### Texto mostrado

Las prácticas lingüísticas también experimentaron novedades, se escogían ciertos nombres
personales y se latinizaron algunos apellidos como forma de identificarse con la Antigüedad.
Fue habitual recuperar el estilo de escritura manuscrita de los calígrafos de la época de
Carlomagno, al suponer que era la manera de los antiguos romanos, y se introdujo el estilo
itálico. Otra práctica social que penetró con fuerza en la vida diaria fue la escritura de poesía,
especialmente los sonetos de amor al estilo de Petrarca. Los tratados de arte epistolar
proliferaron ante la gran demanda de modelos de cartas y acabó constituyendo un género en
sí mismo.

(Entradas guardadas)
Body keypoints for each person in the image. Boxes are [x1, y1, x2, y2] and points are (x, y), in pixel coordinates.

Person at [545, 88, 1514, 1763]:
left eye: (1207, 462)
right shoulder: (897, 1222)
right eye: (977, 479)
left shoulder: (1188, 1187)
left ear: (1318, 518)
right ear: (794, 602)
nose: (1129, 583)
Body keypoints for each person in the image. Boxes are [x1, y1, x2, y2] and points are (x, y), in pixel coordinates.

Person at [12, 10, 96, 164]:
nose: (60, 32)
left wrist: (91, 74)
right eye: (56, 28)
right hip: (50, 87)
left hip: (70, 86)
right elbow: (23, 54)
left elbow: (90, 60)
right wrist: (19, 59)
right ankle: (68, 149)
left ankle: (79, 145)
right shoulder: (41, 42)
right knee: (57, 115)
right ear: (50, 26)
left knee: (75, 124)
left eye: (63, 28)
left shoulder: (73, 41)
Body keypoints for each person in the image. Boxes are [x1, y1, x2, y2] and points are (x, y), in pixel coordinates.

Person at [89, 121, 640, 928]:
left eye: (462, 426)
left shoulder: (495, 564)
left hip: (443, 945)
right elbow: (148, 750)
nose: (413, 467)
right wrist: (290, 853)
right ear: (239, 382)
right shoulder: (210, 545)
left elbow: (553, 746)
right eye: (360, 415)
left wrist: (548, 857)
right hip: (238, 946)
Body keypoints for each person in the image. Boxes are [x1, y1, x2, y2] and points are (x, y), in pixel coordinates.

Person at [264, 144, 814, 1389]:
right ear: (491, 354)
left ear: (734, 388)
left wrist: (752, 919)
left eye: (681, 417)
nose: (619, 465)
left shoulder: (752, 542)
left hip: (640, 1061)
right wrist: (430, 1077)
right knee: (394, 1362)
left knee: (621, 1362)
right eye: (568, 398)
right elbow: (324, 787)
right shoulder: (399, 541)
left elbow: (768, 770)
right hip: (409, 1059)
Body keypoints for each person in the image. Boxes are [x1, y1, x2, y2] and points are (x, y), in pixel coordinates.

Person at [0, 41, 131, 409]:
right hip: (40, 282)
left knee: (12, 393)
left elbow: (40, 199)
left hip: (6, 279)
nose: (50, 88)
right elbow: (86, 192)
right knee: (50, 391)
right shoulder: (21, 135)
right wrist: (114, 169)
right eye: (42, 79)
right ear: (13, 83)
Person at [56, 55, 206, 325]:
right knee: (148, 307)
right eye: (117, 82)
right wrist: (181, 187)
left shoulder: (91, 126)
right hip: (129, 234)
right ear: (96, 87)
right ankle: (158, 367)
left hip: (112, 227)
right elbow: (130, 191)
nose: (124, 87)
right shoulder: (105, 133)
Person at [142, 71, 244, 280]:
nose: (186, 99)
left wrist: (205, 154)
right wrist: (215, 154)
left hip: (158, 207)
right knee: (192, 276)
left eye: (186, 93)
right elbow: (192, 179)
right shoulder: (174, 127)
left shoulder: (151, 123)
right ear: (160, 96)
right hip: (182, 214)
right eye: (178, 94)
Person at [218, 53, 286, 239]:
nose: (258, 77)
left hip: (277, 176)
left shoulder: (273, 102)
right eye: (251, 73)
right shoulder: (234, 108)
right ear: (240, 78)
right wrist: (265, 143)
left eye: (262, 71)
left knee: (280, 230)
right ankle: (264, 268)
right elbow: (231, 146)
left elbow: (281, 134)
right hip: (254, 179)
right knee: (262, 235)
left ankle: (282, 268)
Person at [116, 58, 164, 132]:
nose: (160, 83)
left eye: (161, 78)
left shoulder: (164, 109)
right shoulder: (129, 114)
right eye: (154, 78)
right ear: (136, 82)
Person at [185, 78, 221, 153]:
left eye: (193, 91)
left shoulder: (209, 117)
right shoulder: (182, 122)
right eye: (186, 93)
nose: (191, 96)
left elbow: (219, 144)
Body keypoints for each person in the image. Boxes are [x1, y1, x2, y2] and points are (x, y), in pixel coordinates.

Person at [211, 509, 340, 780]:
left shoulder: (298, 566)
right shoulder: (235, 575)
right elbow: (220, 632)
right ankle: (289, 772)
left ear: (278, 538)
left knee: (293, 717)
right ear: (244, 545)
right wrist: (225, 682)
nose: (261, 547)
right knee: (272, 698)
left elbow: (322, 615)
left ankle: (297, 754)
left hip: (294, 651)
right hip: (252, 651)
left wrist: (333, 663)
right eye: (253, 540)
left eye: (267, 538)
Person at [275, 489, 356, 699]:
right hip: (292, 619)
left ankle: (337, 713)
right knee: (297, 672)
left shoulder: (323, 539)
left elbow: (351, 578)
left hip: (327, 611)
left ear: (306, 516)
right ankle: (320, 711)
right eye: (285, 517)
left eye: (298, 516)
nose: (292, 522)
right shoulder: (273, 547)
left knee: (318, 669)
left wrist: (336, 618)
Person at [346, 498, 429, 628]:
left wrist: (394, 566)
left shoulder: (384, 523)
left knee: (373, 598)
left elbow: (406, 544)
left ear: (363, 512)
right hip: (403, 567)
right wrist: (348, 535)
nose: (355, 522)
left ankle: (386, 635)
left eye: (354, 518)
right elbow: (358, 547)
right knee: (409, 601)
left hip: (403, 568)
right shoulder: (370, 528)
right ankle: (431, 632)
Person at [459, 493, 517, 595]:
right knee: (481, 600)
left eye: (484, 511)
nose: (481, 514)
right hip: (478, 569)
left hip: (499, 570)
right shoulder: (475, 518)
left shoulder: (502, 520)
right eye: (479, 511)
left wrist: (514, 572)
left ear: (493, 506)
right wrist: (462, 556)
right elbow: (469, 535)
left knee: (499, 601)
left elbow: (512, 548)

### Tus tareas
1. Según el texto sobre las prácticas lingüísticas, ¿de quiénes era el estilo de escritura a mano que fue habitual recuperar?
2. Actualiza el texto sobre las prácticas lingüísticas desde "Las prácticas lingüísticas" y hasta "con la Antigüedad.", y pon "nombres de familia" en lugar de "apellidos".
3. Indica si cada afirmación coincide con el texto sobre las prácticas lingüísticas. Responde sí o no y cita las palabras del texto que lo deciden.
(a) Algunos apellidos se latinizaron para identificarse con la Antigüedad.
(b) Los sonetos de amor se escribían sobre todo al estilo de Carlomagno.
(c) Los tratados de arte epistolar escasearon.
Básate únicamente en el texto para resolver lo que se pide.

### Respuestas esperadas
1. El de los calígrafos de la época de Carlomagno.

2.
Las prácticas lingüísticas también experimentaron novedades, se escogían ciertos nombres
personales y se latinizaron algunos nombres de familia como forma de identificarse con la Antigüedad.

3.
(a) Sí: "se latinizaron algunos apellidos como forma de identificarse con la Antigüedad".
(b) No: "especialmente los sonetos de amor al estilo de Petrarca".
(c) No: "Los tratados de arte epistolar proliferaron ante la gran demanda de modelos de cartas".